BEIRUT: The US congress is preparing to amend the Hezbollah Financing Prevention Act (HIFPA) of 2015, in the latest attempt to tighten the noose on the Iranian-backed Lebanese group as part of a broader strategy targeting Tehran and its regional proxies under President Donald Trump’s administration, a US-based source told Annahar.
While some reports in Beirut indicate that the Hezbollah Financing Prevention Amendments Act of 2017 will be passed by Congress soon, the source said discussions over the new bill are gaining momentum but it “may take several months” before amendments are ratified and the law goes into effect.
The amendments expand the list of entities that may face sanctions for providing support for Hezbollah and significantly bolsters reporting on the financial activities of the party’s affiliated entities and even political allies.
According to a draft copy of the 2017 act obtained by Annahar, HIFPA will be amended to include new entities in regular reports to be issued by the secretary of the treasury on the estimated net worth of Hezbollah members.
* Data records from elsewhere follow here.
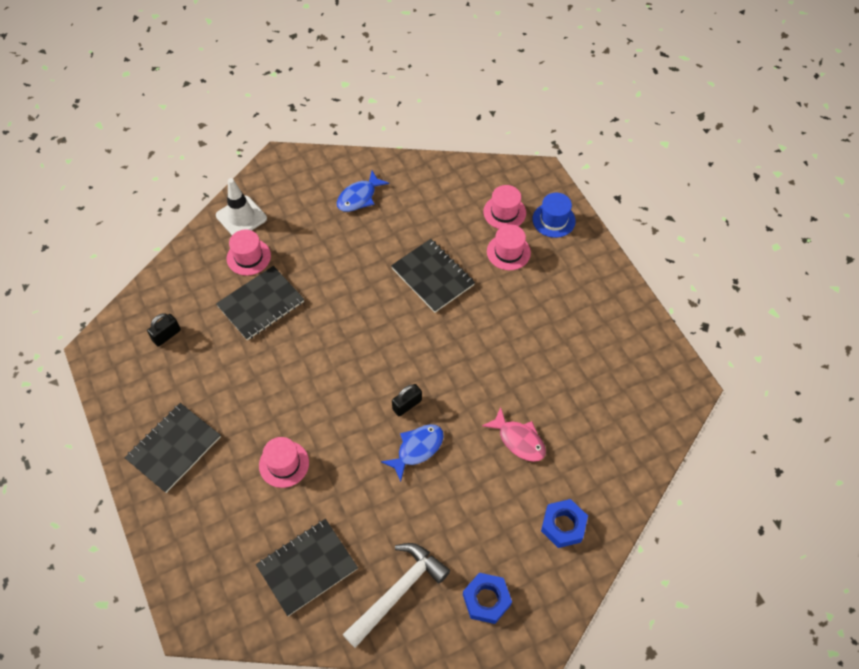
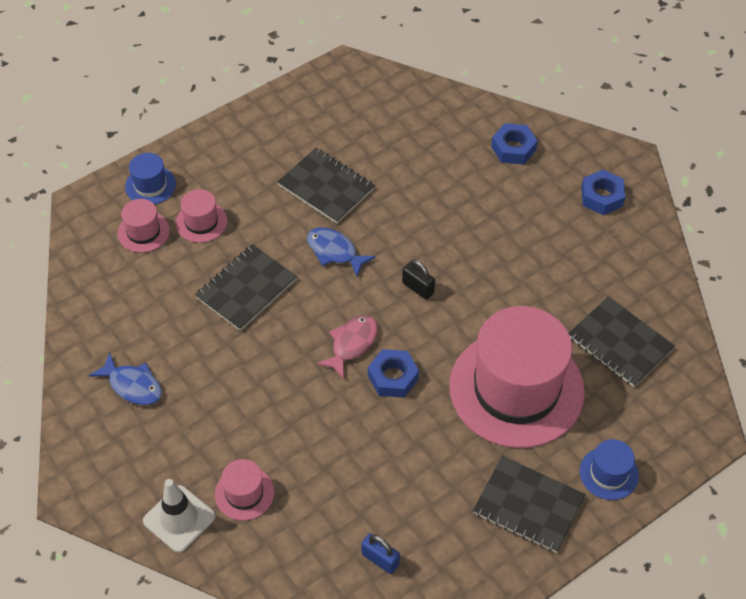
camera: 100 degrees left, 5 degrees down
(166, 335) = (380, 559): black padlock -> blue padlock
(181, 520) = (609, 473): none -> blue hat
(261, 304) = (314, 461): black notebook -> black notebook (326, 187)
(284, 464) = (516, 388): pink hat -> pink hat, size x2.39
(320, 370) = (393, 377): none -> blue nut
(398, 591) = (617, 264): white hammer -> none
(417, 449) = (466, 271): blue fish -> blue fish (335, 251)
(519, 440) = (434, 189): pink fish -> pink fish (352, 344)

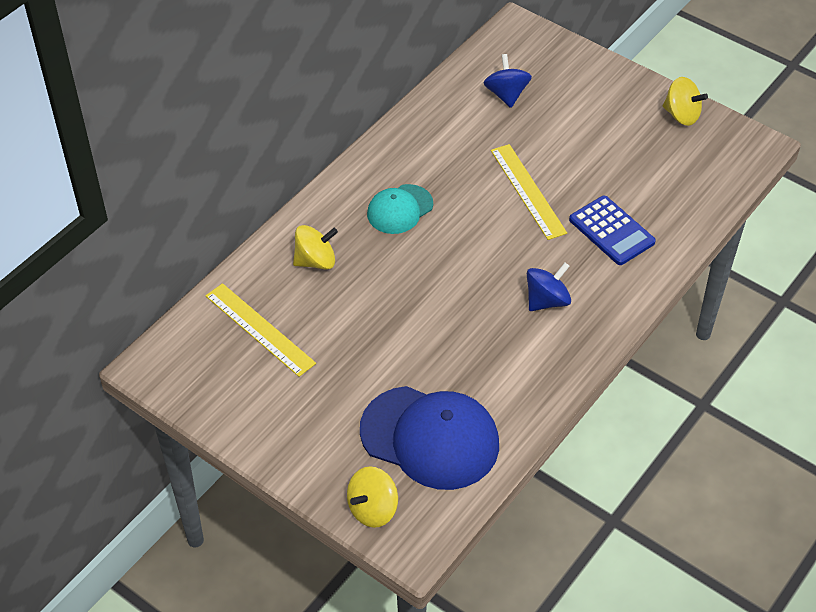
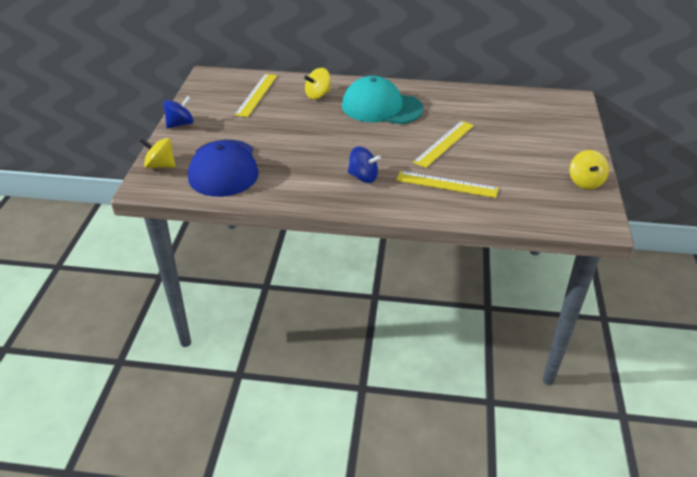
camera: 60 degrees right, 10 degrees down
(315, 261) = (318, 95): yellow spinning top -> yellow spinning top turned 105 degrees clockwise
(399, 209) = (381, 107): turquoise cap -> turquoise cap, size x1.78
(506, 94) = (513, 112): blue spinning top -> blue spinning top (180, 124)
(611, 231) = (446, 184): blue calculator -> yellow ruler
The report, which describes “how funds of each individual were acquired and how such funds have been used or employed,” will add members of Lebanese Parliament Speaker Nabih Berri’s Amal Movement and “other associated entities that the Secretary determines to be appropriate.”
In addition to keeping a close eye on Hezbollah’s finances, the new act expands sanctions beyond foreign central banks and financial institutions. These include “any agency and instrumentality of a foreign state” that has “knowingly and materially assisted, sponsored, or provided significant financial material, or technological support for, goods or services to or in support of, or arms or related material to, Hezbollah or an entity owned or controlled by Hezbollah; or has acted or purported to act for or on behalf of Hezbollah.”
These amendments leave much room for speculation over who could be the target of US sanctions, according to a senior Lebanese banker, who stressed that Lebanese entities “should not jump to conclusions” about who falls under these news designations.
The banker, who spoke to Annahar on condition of anonymity, said Lebanese institutions should seek clarifications on these “intentionally vague” amendments and consequently assume that entities subject to sanctions are only those clearly identified by US authorities.
Otherwise, Lebanon risks renewed tensions between Lebanese corporations and financial institutions, on the one hand, and Hezbollah, on the other, if and once these expanded sanctions are ratified, the source said.
Tensions over US sanctions first surfaced in January 2016 when reports emerged that banks were preparing to close hundreds of Hezbollah-related accounts in compliance with US sanctions. The reports followed the closure of about 100 accounts held by individuals that had featured on the list of the Office of Foreign Assets Control (OFAC) in compliance with HIFPA.
The move prompted Hezbollah to lash out at Central Bank Governor Riad Salameh, saying his “position was ambiguous and suspicious and it demonstrates that the state's monetary policy is no longer subject to the norms of national sovereignty."
The headquarters of BLOM bank, one of the country's largest banks, was also the target of a calculated bombing that left no human casualties. BLOM was then at the heart of a criticism campaign by some pro-Hezbollah figures for taking a hardline position on the need to abide by US sanctions.
In a bid to defuse tensions, Lebanon’s central bank issued a circular prohibiting banks from freezing accounts suspected of having links to Hezbollah without the prior approval of the Special Investigation Commission except when it comes to accounts held by individuals listed by OFAC.
In case no response came from the commission in 30 days, then banks and financial institutions can take the appropriate actions on these accounts, the circular said.
Salameh had warned that the failure to comply with HIFPA could isolate Lebanese banks from international markets by compromising the relation between Lebanese financial institutions and their correspondent banks in the U.S.
“Correspondent banks may resort to de-risking policies, which in turn will isolate our banking sector from the rest of the world, while the financing of Lebanon relies primarily on expatriates’ and nonresidents’ transfers, and while residents need global and continuous international banking relations to fund their imports and exports and the needs of individuals and households,” he said last year.
The draft of the 2017 act also threatens sanctions against any person that “assists, sponsors, or provides financial, material, or technological support” for al-Manar TV, al Nour Radio, the Lebanese Media Group, Bayt al-Mal, Jihad al-Bina or a foreign person determined by the U.S. President to be engaged in fundraising or recruitment including indoctrination activities for Hezbollah. The 2015 act only named Al-Manar TV.
Other amendments to the 2015 act make officers and employees of foreign governments eligible, in certain circumstances, to receive rewards under the Department of State Rewards Program for furnishing information related to Hezbollah.